Many of the participants complained about the fact that often CPD providers’ suggestions are based more on their own hunches, personal experiences and fads than on current research. It was apparent during my workshops that there is a growing demand amongst classroom practitioners these days for research-based teaching and learning strategies.

3. The need for inspiration and innovation

What was evident from the survey data and my conversations with many of the teachers at my workshops was a frustration with CPD providers that kept recycling and/or repackaging the old. They wanted to be ‘inspired’ and to get new ideas to inject in their teaching but they said that they had not really got much of that recently.

The need for ‘Inspiration’ was a common thread in most of my respondents’ comments and in my conversations with the delegates at my workshops.
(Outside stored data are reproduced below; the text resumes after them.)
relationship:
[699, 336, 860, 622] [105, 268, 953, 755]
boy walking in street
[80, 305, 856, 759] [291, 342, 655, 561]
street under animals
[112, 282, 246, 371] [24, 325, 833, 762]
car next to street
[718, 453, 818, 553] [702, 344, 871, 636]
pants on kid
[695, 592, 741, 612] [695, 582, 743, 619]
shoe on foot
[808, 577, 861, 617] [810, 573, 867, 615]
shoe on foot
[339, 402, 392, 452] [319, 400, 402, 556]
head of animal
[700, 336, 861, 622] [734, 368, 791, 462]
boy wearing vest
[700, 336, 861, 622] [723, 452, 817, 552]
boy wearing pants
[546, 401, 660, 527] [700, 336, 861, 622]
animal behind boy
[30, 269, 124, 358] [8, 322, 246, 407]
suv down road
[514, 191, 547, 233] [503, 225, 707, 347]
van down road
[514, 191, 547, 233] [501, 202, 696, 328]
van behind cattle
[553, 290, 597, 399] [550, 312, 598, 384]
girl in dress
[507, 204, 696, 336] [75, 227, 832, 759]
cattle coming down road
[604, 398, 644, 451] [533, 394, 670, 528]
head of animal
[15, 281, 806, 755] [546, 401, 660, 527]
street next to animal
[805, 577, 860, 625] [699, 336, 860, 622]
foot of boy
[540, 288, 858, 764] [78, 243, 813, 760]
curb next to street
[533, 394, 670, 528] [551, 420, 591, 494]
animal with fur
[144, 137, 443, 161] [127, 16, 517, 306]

Our profession is more than ever in need of inspiration and this is unlikely to come from ‘consultants’ who are not currently teaching, as they lack credibility – how can they fully empathise with the challenges that the ordinary classroom practitioner faces in the classroom? This is a point that many teachers raised in my workshops.
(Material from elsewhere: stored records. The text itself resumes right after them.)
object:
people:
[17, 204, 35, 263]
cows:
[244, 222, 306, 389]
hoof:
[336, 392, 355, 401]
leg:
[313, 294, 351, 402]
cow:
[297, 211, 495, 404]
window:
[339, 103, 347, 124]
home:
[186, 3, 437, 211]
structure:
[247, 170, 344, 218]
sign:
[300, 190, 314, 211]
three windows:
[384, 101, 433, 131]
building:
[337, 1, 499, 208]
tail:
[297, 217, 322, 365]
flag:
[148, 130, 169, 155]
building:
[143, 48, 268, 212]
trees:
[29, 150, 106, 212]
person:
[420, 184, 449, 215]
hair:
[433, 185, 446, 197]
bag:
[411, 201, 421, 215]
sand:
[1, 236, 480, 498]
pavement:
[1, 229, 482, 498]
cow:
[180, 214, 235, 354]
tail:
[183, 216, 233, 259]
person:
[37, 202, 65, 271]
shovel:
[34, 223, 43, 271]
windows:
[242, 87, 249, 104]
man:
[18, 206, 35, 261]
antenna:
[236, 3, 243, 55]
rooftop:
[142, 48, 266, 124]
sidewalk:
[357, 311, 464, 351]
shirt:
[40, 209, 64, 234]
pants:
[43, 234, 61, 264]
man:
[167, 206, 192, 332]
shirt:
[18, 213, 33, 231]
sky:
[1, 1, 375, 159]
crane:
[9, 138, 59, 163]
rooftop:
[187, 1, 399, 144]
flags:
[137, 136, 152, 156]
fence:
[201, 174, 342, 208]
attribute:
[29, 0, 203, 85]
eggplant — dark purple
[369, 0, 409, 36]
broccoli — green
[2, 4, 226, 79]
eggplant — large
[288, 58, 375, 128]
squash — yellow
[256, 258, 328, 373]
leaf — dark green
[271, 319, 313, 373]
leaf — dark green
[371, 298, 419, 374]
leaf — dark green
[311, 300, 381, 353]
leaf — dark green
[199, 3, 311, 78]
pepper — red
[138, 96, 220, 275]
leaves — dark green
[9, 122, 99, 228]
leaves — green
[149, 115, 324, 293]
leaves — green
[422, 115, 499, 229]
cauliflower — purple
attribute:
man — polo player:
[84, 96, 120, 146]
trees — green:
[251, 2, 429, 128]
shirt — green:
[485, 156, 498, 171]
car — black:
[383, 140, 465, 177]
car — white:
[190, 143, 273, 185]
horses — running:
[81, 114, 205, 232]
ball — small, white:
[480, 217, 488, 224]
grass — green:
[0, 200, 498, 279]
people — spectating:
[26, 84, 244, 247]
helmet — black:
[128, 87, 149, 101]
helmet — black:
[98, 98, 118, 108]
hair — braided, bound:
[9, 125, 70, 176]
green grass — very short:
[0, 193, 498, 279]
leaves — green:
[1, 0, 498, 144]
4. Collaborative learning a must

It is apparent that many MFL teachers want to know what works well in other schools, especially in the areas they are less confident in. What was most apparent was that many teachers were very worried about the new GCSE specification and wanted to know what their colleagues from other schools were doing. However, many of them complained that that did not happen in many CPD events. For reasons of coverage, I too did little of that in my own workshops this time around. CPD providers and course administrators may have to be mindful of that and create opportunities for attendees of different institutions to share practice, especially in the areas that seem to concern them the most.

5. More neuroscience

Something that emerged from my conversations with several teachers in my workshops was their fascination with how we acquire and process languages. Many delegates came to me at the end of my workshops to comment on how useful and eye-opening it was to understand the challenges that language learning poses to our students from a cognitive perspective. CPD providers should ground their practical suggestions as much as possible in neuroscience so as to (1) provide a stronger rationale for their approaches and techniques and (2) help develop creators of knowledge rather than passive consumers of it.